As enterprises adopt AI tools on a large scale, new problems are beginning to emerge: the issue isn't whether the models are powerful enough, but rather that costs are rising too rapidly. Multiple technology and internet companies have found that despite a decline in the price of individual tokens, the total consumption of AI coding, automated assistants, and intelligent agent tools is still rising rapidly due to their widespread adoption.
Many companies have overdrawn their budgets in advance.
TechCrunch reports that some companies have already overdrawn their 2026 AI budgets. Uber had already used up its entire year's AI coding budget by April; Microsoft revoked the Claude Code licenses of some developers after several months of opening it up; and a Priceline employee said that Cursor's regular renewal quotes are 4 to 5 times higher than before.
This shift is related to the release of more powerful models in recent months. Anthropic, OpenAI, and Google have successively launched new models more suitable for intelligent agent scenarios since November of last year, driving a continued surge in usage. One company even incurred a Claude bill of up to $500 million due to the lack of employee usage limits.

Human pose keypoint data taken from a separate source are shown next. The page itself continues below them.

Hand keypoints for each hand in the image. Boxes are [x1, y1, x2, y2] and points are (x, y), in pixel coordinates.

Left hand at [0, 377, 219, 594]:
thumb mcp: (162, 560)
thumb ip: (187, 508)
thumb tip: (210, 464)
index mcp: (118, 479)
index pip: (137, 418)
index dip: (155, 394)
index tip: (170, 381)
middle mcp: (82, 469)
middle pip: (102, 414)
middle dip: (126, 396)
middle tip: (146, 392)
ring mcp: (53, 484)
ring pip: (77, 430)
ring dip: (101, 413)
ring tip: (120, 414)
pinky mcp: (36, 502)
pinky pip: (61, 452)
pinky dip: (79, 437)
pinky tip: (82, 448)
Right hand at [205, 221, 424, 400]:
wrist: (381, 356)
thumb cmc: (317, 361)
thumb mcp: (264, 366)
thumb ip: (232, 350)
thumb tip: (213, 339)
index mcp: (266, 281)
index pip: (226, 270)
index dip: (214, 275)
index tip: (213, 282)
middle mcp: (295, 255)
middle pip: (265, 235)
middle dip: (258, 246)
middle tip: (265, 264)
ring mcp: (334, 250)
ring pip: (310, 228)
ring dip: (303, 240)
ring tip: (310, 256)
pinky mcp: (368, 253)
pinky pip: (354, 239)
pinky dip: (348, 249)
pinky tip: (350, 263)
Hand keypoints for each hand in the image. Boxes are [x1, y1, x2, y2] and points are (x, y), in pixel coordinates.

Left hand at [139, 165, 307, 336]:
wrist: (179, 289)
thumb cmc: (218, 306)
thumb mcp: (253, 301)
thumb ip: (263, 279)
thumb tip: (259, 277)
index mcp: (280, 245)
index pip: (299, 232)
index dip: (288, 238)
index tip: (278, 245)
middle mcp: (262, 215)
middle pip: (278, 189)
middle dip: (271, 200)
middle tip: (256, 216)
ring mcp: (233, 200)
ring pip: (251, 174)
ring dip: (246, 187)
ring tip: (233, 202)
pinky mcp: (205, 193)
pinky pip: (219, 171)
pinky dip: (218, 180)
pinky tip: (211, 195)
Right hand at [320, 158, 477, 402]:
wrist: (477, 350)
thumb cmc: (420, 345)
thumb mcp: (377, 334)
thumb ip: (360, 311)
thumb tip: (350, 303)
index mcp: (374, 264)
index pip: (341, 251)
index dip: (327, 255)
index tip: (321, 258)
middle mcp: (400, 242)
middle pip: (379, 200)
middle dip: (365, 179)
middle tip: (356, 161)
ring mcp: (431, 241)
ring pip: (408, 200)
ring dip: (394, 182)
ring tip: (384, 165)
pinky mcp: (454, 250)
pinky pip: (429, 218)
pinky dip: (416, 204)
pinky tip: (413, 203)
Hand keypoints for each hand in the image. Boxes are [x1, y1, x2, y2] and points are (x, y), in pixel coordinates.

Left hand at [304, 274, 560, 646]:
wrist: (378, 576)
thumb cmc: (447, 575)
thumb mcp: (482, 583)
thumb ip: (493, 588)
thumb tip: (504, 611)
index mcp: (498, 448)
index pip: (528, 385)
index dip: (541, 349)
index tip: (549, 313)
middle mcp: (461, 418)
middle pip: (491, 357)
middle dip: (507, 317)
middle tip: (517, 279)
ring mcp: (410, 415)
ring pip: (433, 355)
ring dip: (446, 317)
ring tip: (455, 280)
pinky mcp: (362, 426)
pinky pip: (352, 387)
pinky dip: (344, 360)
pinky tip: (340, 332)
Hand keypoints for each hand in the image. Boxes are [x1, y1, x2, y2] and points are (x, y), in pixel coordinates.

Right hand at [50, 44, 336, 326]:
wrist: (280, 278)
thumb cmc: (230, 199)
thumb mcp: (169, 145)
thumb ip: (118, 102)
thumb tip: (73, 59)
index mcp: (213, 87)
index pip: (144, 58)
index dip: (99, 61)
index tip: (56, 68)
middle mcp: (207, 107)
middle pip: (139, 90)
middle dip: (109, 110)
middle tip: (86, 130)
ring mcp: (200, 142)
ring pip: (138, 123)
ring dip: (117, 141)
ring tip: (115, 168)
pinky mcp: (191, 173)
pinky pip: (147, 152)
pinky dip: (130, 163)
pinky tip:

Productivity increases may not cover costs
Alexander Embr, head of OpenAI's enterprise business, stated that six months ago, clients were more concerned with whether the model's capabilities were sufficient; now, the focus has shifted to expenditure visibility, auditing capabilities, token control, and model efficiency. The question for enterprises purchasing AI is changing from "what can it do" to "how much money is spent and is it worthwhile?"
The industry is beginning to recalculate the return on investment (ROI) for AI coding tools. A Faros AI survey of 20,000 developers in March showed that while development output is increasing, bugs and rework are also on the rise. Research from engineering management platform Jellyfish shows that engineers who heavily use AI are about twice as productive as those who use it less, but consume 10 times more tokens.
- Heavy AI users are approximately twice as productive as low-level users.
- The corresponding token consumption is approximately 10 times higher.
- A single developer's data consumption increased approximately 18.6 times within 9 months.
Cost management tools are being developed at an accelerated pace.
As billing issues expand, the market for tools surrounding AI cost management is heating up. This week, the Linux Foundation announced the establishment of the Tokenomics Foundation, hoping to create a unified language and management standards for AI token spending, much like FinOps in the cloud cost management field.
The organization plans to develop open standards and unified metrics for token usage and billing, as well as new cost-efficiency metrics such as "cost per unit of intelligence" or "tokens per watt." The official launch is expected in July, with more members to be announced at next week's FinOps X conference.
Meanwhile, both startups and established vendors are accelerating their deployments. Companies like Pay-i and Paid focus on AI cost tracking, measurement, and optimization; Jellyfish, Waydev, and Faros AI provide AI agent monitoring services; and Ramp, Datadog, and New Relic are also adding AI spending management, token-level observability, and GPU monitoring capabilities.
Model routing becomes a direction for cost reduction
Some investors and corporate executives predict that such capabilities will increasingly appear at the application layer or model routing layer in the future. For example, Factory, an enterprise AI startup, launched a model router this week that automatically selects the most suitable model for a task to reduce the cost of calling it. Similar practices have already appeared in some enterprise billing statements, where even when calling high-end models, the system will allocate some requests to cheaper models for processing.
Additional information:Goldman Sachs predicts that global token usage will increase 24-fold by 2030. For companies already in the high-investment phase, controlling costs while expanding AI usage is becoming a real challenge for the next stage of deployment.